What I don't quite understand is function fd; it calls it self, why? I temporarily interpret it as "calculating result value", but it is quite likely wrong.

The translation of Type B neuron is similar. For example, for the Maxpool2D neuron:

let run x l = Maths.(max_pool2d l.padding x l.kernel l.stride)

and max_pool2d padding a b s =
  let ff = function
    | Arr a    -> Arr A.(max_pool2d ~padding a b s)
    | _        -> error_uniop "max_pool2d" a
  in
  let fd a = max_pool2d padding a b s in
  let df _cp _ap _at = failwith "max_pool2d:df" in
  let r a = Maxpool2D_D (a, padding, b, s) in
  op_d_d a ff fd df r

and op_d_d a ff fd df r =
  match a with
  | DF (ap, at, ai)      -> ...
  | DR (ap, _, _, _, ai) -> let cp = fd ap in DR (cp, ref (zero cp), r a, ref 0, ai)
  | ap                   -> ff ap

If the input is DR, then this operation similarly adds a DR node to the graph; otherwise the ff is called, and a Arr node is added.

After a forward pass is finished, we get one output DR value. But it's much more than an output value; it actually contains a whole computation graph in its op:

and trace_op =
  | Conv1D_D_C  of t * t * int array
  | Maxpool2D_D of t * padding * int array * int array
  ...

The output of each run function is accumulated in this way into a graph of ts.

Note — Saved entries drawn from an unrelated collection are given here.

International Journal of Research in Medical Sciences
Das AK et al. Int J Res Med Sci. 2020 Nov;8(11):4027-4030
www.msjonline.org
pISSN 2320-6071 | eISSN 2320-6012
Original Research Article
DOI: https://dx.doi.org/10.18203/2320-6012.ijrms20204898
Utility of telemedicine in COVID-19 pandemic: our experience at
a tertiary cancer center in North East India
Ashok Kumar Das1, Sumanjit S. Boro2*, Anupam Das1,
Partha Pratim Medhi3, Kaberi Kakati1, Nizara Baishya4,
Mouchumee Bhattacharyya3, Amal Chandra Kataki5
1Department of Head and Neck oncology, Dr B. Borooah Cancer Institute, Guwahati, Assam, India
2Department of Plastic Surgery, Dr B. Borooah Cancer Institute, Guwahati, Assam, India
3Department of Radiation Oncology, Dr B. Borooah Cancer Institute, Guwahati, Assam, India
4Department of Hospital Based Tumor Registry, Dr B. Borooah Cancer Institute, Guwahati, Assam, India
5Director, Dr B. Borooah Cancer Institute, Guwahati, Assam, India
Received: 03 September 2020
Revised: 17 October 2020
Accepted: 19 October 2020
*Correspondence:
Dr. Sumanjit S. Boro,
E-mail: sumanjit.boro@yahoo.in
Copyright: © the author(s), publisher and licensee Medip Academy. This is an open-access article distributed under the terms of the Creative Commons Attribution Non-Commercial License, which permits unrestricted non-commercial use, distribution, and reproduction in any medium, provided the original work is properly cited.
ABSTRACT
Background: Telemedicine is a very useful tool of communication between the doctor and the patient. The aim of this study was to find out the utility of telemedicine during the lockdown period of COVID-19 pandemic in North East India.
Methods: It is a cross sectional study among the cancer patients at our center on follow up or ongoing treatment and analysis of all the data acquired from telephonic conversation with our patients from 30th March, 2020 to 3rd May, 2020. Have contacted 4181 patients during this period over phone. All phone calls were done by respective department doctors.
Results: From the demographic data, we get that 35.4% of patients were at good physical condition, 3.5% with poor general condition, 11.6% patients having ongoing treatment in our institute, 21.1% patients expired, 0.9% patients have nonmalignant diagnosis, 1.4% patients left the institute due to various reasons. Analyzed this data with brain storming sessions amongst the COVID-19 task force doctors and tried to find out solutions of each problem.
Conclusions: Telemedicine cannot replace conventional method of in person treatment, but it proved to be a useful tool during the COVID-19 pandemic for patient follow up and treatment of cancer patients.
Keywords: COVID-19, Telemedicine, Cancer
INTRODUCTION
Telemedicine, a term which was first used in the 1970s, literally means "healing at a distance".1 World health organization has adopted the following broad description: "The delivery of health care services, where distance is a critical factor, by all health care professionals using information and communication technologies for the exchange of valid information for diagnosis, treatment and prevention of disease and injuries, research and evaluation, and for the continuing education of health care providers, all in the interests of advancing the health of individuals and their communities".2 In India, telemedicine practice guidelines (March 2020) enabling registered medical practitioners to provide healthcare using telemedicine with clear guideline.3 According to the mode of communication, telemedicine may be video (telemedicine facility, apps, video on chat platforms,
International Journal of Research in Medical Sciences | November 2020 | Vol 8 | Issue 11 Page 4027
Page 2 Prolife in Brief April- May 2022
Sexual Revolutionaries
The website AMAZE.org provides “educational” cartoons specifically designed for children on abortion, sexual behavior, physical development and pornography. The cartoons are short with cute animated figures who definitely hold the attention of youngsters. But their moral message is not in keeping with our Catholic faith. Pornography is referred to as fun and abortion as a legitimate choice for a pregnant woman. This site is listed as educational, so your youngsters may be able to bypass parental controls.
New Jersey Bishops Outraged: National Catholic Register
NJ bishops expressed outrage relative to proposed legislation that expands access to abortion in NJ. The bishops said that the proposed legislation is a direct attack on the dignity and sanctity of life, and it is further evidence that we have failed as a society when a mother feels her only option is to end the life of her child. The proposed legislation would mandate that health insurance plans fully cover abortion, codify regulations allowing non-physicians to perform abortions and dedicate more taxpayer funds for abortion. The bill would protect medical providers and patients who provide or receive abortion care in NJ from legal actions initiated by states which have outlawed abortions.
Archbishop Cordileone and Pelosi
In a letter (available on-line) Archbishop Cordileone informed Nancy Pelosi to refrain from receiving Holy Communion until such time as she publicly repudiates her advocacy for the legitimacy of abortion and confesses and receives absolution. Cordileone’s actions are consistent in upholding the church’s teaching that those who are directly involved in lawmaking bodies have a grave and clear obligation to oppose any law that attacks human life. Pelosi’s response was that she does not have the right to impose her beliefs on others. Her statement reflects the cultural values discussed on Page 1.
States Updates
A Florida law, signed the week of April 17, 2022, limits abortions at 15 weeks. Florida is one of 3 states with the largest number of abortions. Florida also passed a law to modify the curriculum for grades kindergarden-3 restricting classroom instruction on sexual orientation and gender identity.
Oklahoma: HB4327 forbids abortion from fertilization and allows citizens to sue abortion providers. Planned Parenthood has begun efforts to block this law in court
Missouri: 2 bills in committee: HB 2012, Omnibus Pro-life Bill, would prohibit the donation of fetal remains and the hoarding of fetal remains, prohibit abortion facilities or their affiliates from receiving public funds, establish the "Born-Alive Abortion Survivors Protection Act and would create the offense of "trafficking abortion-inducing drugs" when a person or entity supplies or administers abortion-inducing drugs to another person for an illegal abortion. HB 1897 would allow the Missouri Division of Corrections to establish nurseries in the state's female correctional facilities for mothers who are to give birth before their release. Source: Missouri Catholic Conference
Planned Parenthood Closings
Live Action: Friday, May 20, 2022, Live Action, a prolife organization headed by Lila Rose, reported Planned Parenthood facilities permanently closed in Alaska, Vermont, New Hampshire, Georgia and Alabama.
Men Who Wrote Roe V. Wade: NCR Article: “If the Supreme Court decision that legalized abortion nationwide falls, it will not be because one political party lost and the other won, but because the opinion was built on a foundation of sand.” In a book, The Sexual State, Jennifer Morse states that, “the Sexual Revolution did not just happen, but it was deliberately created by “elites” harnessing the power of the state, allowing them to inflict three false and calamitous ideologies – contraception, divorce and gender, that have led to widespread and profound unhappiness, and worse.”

3. The final step mkpar nn is simple: return the parameters of each layer in an array, which is t array array.

Backward Phase

We have already get the graph in the output DR value y from forward pass; now let's apply backward step on it. Note that the backward step is actually applied on a loss value, which append some extra nodes at the end of the output graph from forward pass, but let's ignore it for now.

Starting from reverse_prop (_f 1.) y, which simply comprises of two steps:

let reverse_prop v x =
  reverse_reset x;
  reverse_push v x

let reverse_reset x =
  let rec reset xs =
    match xs with
    | [] -> ()
    | x :: t -> 
      | DR (_ap, aa, ao, af, _ai) -> (
        aa := reset_zero !aa;
        match ao with
        | Noop -> reset t
          ....)
        else reset t
        )
      | _ -> reset t
  in
  reset [x]

let reverse\_push v x =
  let open Maths in
  let rec push xs =
    match xs with
    | []          -> ()
    | (v, x) :: t -> (
        match x with
        | DR (ap, aa, ao, af, _ai) -> (
            aa := Maths.(!aa + v);
            match ao with
            | Noop -> push t
            | Conv2D_D_C (a, b, s)  -> push ((conv2d_backward_input a b s !aa, a) :: t)
            | ....
          )
        | _ -> push t
      )
  in
  push [(v, x)]

1. No magic for the reverse_reset function. Starting from the root node y, for each node: 1) set my own gradient to 0; 2) add my parents to the Stack; 3) process the first element of the Stack until it is empty.

2. reverse_push is little bit complex but similar. Starting from (v, y), where v for y is 1, for each node: 1) update my gradient by adding my current gradient with v; 2) calculate the v for my parents; 3) add (v, parent) to the Stack; 4) process the first element of the Stack until the it is empty. In both steps, if the node is not a DR, then just ignore it.

3. After one backward step, the gradient of each node is updated.

The rest is easy: mkpri nn, mkadj nn: get the weight value and gradient of each node in arrays if it contains any.